We present the spatial correlation function analysis of non-stellar X-ray point sources in the Chandra Large Area Synoptic X-ray Survey of Lockman Hole Northwest ( CLASXS ) .
Our 9 ACIS-I fields cover a contiguous solid angle of 0.4 deg ^ { 2 } and reach a depth of 3 \times 10 ^ { -15 } { \thinspace erg } { \thinspace cm } ^ { -2 } { \thinspace s } ^ { -1 } in the 2–8 keV band .
We supplement our analysis with data from the Chandra Deep Field North ( CDFN ) .
The addition of this field allows better probe of the correlation function at small scales .
A total of 233 and 252 sources with spectroscopic information are used in the study of the CLASXS and CDFN fields respectively .

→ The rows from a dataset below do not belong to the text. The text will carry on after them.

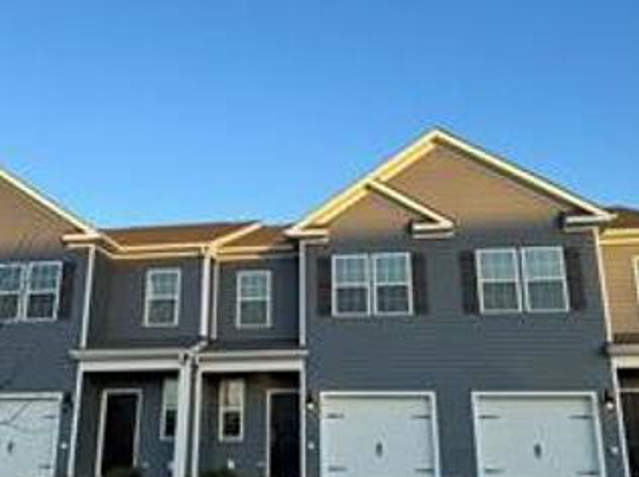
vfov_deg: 37.6
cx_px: 279
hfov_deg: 48.9
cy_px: 232
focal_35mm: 38
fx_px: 700
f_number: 1.78
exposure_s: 1/1285
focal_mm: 6.86
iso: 80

We calculate both redshift-space and projected correlation functions in comoving coordinates , averaged over the redshift range of 0.1 < z < 3.0 , for both CLASXS and CDFN fields for a standard cosmology with \Omega _ { \Lambda } = 0.73 , \Omega _ { M } = 0.27 , and h = 0.71 ( H _ { 0 } = 100 h km s ^ { -1 } Mpc ^ { -1 } ) .
The correlation function for the CLASXS field over scales of 3 Mpc < s < 200 Mpc can be modeled as a power-law of the form \xi ( s ) = ( s / s _ { 0 } ) ^ { - \gamma } , with \gamma = 1.6 ^ { +0.4 } _ { -0.3 } and s _ { 0 } = 8.0 ^ { +1.4 } _ { -1.5 } Mpc .
The redshift-space correlation function for CDFN on scales of 1 Mpc < s < 100 Mpc is found to have a similar correlation length s _ { 0 } = 8.55 ^ { +0.75 } _ { -0.74 } Mpc , but a shallower slope ( \gamma = 1.3 \pm 0.1 ) .
The real-space correlation functions derived from the projected correlation functions , are found to be r _ { 0 } = 8.1 ^ { +1.2 } _ { -2.2 } Mpc , and \gamma = 2.1 \pm 0.5 for the CLASXS field , and r _ { 0 } = 5.8 ^ { +1.0 } _ { -1.5 } Mpc , \gamma = 1.38 ^ { +0.12 } _ { -0.14 } for the CDFN field .
By comparing the real- and redshift-space correlation functions in the combined CLASXS and CDFN samples , we are able to estimate the redshift distortion parameter \beta = 0.4 \pm 0.2 at an effective redshift z = 0.94 .
We compare the correlation functions for hard and soft spectra sources in the CLASXS field and find no significant difference between the two groups .
We have also found that the correlation between X-ray luminosity and clustering amplitude is weak , which , however , is fully consistent with the expectation using the simplest relations between X-ray luminosity , blackhole mass , and dark halo mass .

We study the evolution of the AGN clustering by dividing the samples into 4 redshift bins over 0.1 Mpc < z < 3.0 Mpc .
We find a very mild evolution in the clustering amplitude , which show the same evolution trend found in optically selected quasars in the 2dF survey .
We estimate the evolution of the bias , and find that the bias increases rapidly with redshift ( b ( z = 0.45 ) = 0.95 \pm 0.15 and b ( z = 2.07 ) = 3.03 \pm 0.83 ) .
The typical mass of the dark matter halo derived from the bias estimates show little change with redshift .
The average halo mass is found to be \log~ { } ( M _ { halo } / M _ { \sun } ) \sim 12.1 .